Hydrothermal reactions of 1,2,4-triazole with the appropriate copper salt have provided eight structurally unique members of the Cu/triazolate/X system, with X = F^-, Cl^-, Br^-, I^-, OH^-, and SO₄^2-. The anionic components X of [Cu₃(trz)₄(H₂O)₃]F₂ (1) and [Cu₆(trz)₄Br]Cu₄Br₄(OH) (4) do not participate in the framework connectivity, acting as isolated charge-compensating counterions. In contrast, the anionic subunits X of [Cu^IICu^I(trz)Cl₂] (2), [Cu₆(trz)₄Br₂] (3), [Cu^IICu^I(trz)Br₂] (5), [Cu₃(trz)I₂] (6), [Cu₆^IICu₂^I(trz)₆(SO₄)₃(OH)₂(H₂O)] (8), and [Cu₄(trz)₃]OH·7.5H₂O (9·7.5H₂O) are intimately involved in the three-dimensional connectivities. The structure of [Cu^IICu^I(trz)₂][Cu₃^II₄] (7) is constructed from two independent substructures:  a three-dimensional cationic {Cu₂(trz)₂}_nⁿ⁺ component and {Cu₃I₄}_n^n- chains. Curiously, four of the structures are mixed-valence Cu^I/Cu^II materials:  2, 5, 7, and 8. The only Cu^II species is 1, while 3, 4, 6, and 9·7.5H₂O exhibit exclusively Cu^I sites. The magnetic properties of the Cu^II species 1 and of the mixed-valence materials 5, 7, 8, and the previously reported [Cu₃(trz)₃OH][Cu₂Br₄] have been studied. The temperature-dependent magnetic susceptibility of 1 conforms to a simple isotropic model above 13 K, while below this temperature, there is weak ferromagnetic ordering due to spin canting of the antiferromagnetically coupled trimer units. Compounds 5 and 7 exhibit magnetic properties consistent with a one-dimensional chain model.

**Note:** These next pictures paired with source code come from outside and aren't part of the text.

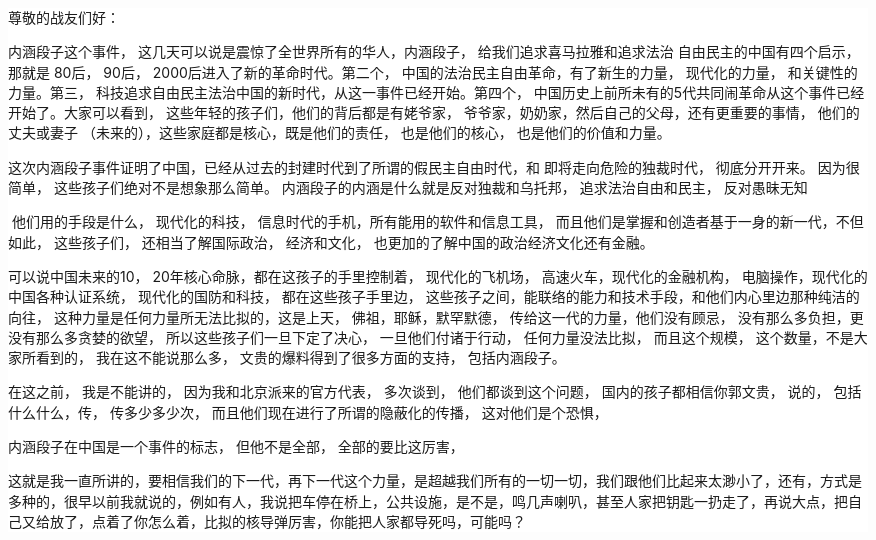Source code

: 






尊敬的战友们好：








内涵段子这个事件， 这几天可以说是震惊了全世界所有的华人，内涵段子， 给我们追求喜马拉雅和追求法治 自由民主的中国有四个启示， 那就是 80后， 90后， 2000后进入了新的革命时代。第二个， 中国的法治民主自由革命，有了新生的力量， 现代化的力量， 和关键性的力量。第三， 科技追求自由民主法治中国的新时代，从这一事件已经开始。第四个， 中国历史上前所未有的5代共同闹革命从这个事件已经开始了。大家可以看到， 这些年轻的孩子们，他们的背后都是有姥爷家， 爷爷家，奶奶家，然后自己的父母，还有更重要的事情， 他们的丈夫或妻子 （未来的），这些家庭都是核心，既是他们的责任， 也是他们的核心， 也是他们的价值和力量。








这次内涵段子事件证明了中国，已经从过去的封建时代到了所谓的假民主自由时代，和 即将走向危险的独裁时代， 彻底分开开来。 因为很简单， 这些孩子们绝对不是想象那么简单。 内涵段子的内涵是什么就是反对独裁和乌托邦， 追求法治自由和民主， 反对愚昧无知



 他们用的手段是什么， 现代化的科技， 信息时代的手机，所有能用的软件和信息工具， 而且他们是掌握和创造者基于一身的新一代，不但如此， 这些孩子们， 还相当了解国际政治， 经济和文化， 也更加的了解中国的政治经济文化还有金融。








可以说中国未来的10， 20年核心命脉，都在这孩子的手里控制着， 现代化的飞机场， 高速火车，现代化的金融机构， 电脑操作，现代化的中国各种认证系统， 现代化的国防和科技， 都在这些孩子手里边， 这些孩子之间，能联络的能力和技术手段，和他们内心里边那种纯洁的向往， 这种力量是任何力量所无法比拟的，这是上天， 佛祖，耶稣，默罕默德， 传给这一代的力量，他们没有顾忌， 没有那么多负担，更没有那么多贪婪的欲望， 所以这些孩子们一旦下定了决心， 一旦他们付诸于行动， 任何力量没法比拟， 而且这个规模， 这个数量，不是大家所看到的， 我在这不能说那么多， 文贵的爆料得到了很多方面的支持， 包括内涵段子。








在这之前， 我是不能讲的， 因为我和北京派来的官方代表， 多次谈到， 他们都谈到这个问题， 国内的孩子都相信你郭文贵， 说的， 包括什么什么，传， 传多少多少次， 而且他们现在进行了所谓的隐蔽化的传播， 这对他们是个恐惧，








内涵段子在中国是一个事件的标志， 但他不是全部， 全部的要比这厉害，








这就是我一直所讲的，要相信我们的下一代，再下一代这个力量，是超越我们所有的一切一切，我们跟他们比起来太渺小了，还有，方式是多种的，很早以前我就说的，例如有人，我说把车停在桥上，公共设施，是不是，鸣几声喇叭，甚至人家把钥匙一扔走了，再说大点，把自己又给放了，点着了你怎么着，比拟的核导弹厉害，你能把人家都导死吗，可能吗？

The magnetic data for 8 were fit over the temperature range 2−300 K using the molecular field approximation with J = 204 cm^-1, g = 2.25, and zJ‘ = −38 cm^-1. The magnetic properties of [Cu₃(trz)₃OH][Cu₂Br₄] are similar to those of 8, as anticipated from the presence of similar triangular {Cu₃(trz)₃(μ³-OH)}²⁺ building blocks. The Cu^I species 3, 4, 6, and 9 as well as the previously reported [Cu₅(trz)₃Cl₂] exhibit luminescence thermochromism. The spectra are characterized by broad emissions, long lifetimes, and significant Stokes' shifts, characteristic of phosphorescence.